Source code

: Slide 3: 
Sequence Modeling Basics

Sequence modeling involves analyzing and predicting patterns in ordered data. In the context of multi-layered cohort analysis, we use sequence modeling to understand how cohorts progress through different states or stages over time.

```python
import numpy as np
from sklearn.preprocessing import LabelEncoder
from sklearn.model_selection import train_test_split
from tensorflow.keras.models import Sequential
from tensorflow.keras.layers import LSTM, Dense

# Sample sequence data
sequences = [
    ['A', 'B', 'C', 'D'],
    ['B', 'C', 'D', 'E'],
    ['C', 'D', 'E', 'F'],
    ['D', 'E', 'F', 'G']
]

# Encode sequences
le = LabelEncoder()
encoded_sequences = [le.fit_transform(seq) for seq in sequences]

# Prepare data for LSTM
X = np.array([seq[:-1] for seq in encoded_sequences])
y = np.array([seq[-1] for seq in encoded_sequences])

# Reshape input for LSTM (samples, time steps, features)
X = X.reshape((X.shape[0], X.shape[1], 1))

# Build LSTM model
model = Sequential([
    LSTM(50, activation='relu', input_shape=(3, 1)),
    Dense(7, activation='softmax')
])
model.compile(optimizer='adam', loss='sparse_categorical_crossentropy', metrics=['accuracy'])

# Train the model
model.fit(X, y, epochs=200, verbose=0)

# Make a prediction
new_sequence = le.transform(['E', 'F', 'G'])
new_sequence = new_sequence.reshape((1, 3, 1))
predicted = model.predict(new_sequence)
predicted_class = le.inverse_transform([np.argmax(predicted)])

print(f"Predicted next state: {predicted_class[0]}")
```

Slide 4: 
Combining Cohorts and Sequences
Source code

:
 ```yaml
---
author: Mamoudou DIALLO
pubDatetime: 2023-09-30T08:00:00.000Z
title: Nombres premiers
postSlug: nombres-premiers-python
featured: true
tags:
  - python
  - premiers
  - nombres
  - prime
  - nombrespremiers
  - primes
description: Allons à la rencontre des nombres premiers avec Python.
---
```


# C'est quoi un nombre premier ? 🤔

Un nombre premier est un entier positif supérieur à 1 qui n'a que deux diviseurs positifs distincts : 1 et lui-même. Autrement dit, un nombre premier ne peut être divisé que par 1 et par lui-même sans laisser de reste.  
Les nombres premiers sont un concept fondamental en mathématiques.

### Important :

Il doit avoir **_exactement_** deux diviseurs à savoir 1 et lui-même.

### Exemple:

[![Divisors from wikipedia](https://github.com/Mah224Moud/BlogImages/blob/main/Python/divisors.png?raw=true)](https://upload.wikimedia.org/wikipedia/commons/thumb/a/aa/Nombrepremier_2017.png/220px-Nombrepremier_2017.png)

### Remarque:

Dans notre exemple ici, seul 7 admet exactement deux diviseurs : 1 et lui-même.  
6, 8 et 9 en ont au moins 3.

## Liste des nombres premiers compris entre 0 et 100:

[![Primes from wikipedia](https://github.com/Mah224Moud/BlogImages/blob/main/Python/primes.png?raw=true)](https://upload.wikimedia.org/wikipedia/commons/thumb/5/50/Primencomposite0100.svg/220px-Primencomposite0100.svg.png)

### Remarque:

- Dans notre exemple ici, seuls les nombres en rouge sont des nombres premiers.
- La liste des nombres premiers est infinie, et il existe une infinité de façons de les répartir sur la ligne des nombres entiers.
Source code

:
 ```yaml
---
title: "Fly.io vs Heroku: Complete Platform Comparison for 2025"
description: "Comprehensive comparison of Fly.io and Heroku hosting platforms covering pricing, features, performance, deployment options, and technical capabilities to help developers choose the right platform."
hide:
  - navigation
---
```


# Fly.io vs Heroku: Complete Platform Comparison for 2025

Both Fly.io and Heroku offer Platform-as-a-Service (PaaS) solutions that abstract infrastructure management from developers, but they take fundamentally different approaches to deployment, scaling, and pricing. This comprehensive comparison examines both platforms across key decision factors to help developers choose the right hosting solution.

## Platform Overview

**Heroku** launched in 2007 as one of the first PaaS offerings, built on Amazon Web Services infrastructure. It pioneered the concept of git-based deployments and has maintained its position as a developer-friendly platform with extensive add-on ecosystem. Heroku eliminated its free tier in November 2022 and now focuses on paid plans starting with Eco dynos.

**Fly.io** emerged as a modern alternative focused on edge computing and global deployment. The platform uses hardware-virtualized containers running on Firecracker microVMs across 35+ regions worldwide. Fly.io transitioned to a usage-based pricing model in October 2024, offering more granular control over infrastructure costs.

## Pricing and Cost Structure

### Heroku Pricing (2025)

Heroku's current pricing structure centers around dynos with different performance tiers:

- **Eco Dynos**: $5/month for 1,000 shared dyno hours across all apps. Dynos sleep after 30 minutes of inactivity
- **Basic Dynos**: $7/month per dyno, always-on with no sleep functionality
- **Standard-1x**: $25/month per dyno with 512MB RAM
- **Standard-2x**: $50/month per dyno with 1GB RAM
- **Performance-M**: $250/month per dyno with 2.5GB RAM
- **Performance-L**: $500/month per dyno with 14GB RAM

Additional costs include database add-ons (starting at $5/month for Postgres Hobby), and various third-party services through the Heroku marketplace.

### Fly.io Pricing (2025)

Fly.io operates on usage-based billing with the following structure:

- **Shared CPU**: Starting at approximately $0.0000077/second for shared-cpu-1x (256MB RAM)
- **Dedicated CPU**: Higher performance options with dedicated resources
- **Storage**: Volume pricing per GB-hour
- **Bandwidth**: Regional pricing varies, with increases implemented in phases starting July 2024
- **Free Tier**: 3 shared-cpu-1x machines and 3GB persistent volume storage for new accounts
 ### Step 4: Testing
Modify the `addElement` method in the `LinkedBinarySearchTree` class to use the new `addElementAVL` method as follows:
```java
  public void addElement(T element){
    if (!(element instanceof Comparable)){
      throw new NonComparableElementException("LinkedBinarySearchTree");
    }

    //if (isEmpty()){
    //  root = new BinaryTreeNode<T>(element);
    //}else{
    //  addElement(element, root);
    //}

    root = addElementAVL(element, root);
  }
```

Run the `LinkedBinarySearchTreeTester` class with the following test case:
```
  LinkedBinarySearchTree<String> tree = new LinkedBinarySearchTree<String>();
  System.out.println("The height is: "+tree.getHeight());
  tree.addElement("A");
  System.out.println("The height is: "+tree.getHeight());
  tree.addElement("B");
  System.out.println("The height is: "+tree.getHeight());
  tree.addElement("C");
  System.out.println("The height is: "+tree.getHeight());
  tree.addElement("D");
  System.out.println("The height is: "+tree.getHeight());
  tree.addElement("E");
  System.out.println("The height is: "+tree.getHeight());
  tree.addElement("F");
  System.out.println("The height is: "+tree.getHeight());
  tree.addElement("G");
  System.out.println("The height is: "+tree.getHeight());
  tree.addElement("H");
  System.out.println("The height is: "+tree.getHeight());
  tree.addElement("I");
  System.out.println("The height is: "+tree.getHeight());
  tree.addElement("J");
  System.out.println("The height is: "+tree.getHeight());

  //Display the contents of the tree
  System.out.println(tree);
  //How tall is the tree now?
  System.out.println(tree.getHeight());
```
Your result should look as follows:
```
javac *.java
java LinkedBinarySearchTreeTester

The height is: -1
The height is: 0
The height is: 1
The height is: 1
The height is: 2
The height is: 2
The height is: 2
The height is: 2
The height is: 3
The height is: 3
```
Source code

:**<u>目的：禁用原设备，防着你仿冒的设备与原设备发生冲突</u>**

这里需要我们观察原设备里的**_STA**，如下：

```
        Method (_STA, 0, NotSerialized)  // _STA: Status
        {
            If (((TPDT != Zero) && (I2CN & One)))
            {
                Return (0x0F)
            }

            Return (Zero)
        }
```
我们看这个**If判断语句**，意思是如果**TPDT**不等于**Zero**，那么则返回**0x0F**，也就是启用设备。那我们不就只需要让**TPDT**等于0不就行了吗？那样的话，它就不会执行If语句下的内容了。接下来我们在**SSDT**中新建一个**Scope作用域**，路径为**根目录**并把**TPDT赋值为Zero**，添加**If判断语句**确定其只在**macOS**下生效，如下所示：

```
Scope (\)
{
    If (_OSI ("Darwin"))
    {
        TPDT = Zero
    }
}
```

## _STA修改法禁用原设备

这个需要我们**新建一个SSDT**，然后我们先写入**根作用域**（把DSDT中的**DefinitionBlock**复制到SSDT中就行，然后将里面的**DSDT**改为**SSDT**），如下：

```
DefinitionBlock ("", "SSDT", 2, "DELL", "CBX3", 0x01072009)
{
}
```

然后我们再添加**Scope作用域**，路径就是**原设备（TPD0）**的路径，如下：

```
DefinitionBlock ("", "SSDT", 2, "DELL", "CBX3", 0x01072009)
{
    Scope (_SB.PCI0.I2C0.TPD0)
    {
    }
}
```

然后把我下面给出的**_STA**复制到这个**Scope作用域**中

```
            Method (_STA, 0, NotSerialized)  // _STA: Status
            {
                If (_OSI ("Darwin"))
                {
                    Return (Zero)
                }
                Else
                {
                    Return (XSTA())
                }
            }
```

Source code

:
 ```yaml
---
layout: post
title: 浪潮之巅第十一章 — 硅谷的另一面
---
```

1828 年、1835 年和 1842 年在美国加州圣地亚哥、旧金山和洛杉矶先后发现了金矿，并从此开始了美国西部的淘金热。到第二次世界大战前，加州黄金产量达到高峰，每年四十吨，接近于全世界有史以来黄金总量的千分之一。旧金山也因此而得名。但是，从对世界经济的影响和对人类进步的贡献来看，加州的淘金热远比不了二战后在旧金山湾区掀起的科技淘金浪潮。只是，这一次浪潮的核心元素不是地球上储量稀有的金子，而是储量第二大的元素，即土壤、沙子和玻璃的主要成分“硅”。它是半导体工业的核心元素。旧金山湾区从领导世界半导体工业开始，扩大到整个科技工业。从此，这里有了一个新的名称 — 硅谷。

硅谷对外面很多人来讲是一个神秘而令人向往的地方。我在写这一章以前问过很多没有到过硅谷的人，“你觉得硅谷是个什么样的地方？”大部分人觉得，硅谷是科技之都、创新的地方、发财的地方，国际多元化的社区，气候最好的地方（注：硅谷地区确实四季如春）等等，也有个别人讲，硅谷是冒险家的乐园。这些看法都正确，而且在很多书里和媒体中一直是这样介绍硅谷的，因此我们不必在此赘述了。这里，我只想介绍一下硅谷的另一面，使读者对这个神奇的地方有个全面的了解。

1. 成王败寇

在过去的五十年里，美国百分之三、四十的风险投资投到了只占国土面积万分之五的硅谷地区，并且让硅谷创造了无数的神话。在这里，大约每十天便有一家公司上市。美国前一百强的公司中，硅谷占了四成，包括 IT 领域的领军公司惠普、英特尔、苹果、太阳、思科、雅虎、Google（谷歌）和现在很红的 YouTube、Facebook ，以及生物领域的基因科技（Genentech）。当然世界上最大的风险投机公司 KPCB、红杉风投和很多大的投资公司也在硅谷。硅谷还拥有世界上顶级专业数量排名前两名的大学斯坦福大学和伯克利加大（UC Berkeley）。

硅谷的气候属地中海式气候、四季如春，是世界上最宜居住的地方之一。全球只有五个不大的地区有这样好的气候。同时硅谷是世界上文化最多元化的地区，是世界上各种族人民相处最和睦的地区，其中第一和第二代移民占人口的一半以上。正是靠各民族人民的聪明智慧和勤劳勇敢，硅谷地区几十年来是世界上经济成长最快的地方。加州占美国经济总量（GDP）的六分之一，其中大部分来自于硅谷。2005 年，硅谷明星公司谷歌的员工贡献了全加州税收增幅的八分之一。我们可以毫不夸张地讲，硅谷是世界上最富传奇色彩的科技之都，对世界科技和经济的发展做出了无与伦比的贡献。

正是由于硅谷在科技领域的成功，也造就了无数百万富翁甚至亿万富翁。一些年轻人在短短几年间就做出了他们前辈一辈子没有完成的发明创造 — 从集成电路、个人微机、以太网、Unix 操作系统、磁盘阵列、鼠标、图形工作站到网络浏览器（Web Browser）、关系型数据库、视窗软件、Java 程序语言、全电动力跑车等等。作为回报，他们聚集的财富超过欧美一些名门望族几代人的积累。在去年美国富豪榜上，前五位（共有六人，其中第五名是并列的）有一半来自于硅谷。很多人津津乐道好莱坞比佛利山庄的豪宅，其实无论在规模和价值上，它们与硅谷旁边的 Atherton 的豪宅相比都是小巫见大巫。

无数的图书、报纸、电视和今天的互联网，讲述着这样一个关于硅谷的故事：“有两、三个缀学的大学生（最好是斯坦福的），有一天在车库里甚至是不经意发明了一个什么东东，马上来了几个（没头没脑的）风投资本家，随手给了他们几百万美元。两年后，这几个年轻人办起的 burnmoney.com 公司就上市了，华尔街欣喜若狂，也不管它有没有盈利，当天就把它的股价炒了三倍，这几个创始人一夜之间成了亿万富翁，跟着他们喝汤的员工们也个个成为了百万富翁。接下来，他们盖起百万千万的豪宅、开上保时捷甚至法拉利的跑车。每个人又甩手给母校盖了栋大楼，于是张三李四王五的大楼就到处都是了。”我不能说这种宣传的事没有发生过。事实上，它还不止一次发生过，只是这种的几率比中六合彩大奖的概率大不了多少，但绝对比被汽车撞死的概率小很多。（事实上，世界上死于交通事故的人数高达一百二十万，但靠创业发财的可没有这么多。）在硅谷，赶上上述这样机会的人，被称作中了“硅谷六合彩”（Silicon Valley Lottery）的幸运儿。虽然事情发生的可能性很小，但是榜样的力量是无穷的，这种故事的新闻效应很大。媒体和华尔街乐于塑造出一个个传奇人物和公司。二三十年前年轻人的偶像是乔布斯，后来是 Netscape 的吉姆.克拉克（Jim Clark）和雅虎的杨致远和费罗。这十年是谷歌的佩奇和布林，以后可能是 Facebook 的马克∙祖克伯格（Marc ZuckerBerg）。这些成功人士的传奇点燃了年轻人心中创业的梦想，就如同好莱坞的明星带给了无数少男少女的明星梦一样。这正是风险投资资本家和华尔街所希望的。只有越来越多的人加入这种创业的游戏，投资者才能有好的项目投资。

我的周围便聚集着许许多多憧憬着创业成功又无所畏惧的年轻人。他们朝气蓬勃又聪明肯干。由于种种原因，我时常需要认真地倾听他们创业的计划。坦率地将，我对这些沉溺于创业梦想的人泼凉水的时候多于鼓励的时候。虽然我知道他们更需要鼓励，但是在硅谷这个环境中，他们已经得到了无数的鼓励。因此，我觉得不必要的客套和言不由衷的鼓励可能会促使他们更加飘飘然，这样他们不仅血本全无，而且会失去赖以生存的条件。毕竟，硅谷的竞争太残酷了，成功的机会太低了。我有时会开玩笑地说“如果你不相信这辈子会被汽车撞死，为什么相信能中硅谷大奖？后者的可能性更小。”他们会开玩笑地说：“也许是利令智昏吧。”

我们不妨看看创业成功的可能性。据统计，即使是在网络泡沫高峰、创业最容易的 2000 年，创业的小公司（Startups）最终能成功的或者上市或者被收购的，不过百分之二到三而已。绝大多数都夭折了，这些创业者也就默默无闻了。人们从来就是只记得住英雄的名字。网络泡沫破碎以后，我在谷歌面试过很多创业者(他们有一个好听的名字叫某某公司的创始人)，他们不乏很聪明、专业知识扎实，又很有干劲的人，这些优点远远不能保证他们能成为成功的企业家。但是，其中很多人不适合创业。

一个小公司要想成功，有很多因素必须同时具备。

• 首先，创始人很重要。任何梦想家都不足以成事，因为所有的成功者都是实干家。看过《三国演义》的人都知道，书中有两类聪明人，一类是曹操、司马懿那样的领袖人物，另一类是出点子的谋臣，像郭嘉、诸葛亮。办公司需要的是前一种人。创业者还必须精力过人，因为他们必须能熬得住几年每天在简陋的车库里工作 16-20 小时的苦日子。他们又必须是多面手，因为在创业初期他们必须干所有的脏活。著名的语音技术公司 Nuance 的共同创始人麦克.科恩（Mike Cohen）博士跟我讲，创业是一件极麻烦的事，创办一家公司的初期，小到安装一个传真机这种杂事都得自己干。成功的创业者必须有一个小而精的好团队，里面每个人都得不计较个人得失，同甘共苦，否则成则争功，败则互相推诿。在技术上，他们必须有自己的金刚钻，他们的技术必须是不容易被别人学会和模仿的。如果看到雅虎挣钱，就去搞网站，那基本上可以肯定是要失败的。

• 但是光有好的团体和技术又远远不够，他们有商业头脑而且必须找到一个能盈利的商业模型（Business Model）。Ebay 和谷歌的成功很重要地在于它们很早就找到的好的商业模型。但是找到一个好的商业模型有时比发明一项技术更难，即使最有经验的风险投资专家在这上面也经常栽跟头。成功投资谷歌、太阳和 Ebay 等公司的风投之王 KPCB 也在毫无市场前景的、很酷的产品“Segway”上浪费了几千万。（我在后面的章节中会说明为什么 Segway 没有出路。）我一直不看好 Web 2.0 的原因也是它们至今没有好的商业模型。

Exercise instructions - The answer consists of every line above in which the word "même" occurs.

Written solution -
Un nombre premier est un entier positif supérieur à 1 qui n'a que deux diviseurs positifs distincts : 1 et lui-même. Autrement dit, un nombre premier ne peut être divisé que par 1 et par lui-même sans laisser de reste.  
Il doit avoir **_exactement_** deux diviseurs à savoir 1 et lui-même.
Dans notre exemple ici, seul 7 admet exactement deux diviseurs : 1 et lui-même.  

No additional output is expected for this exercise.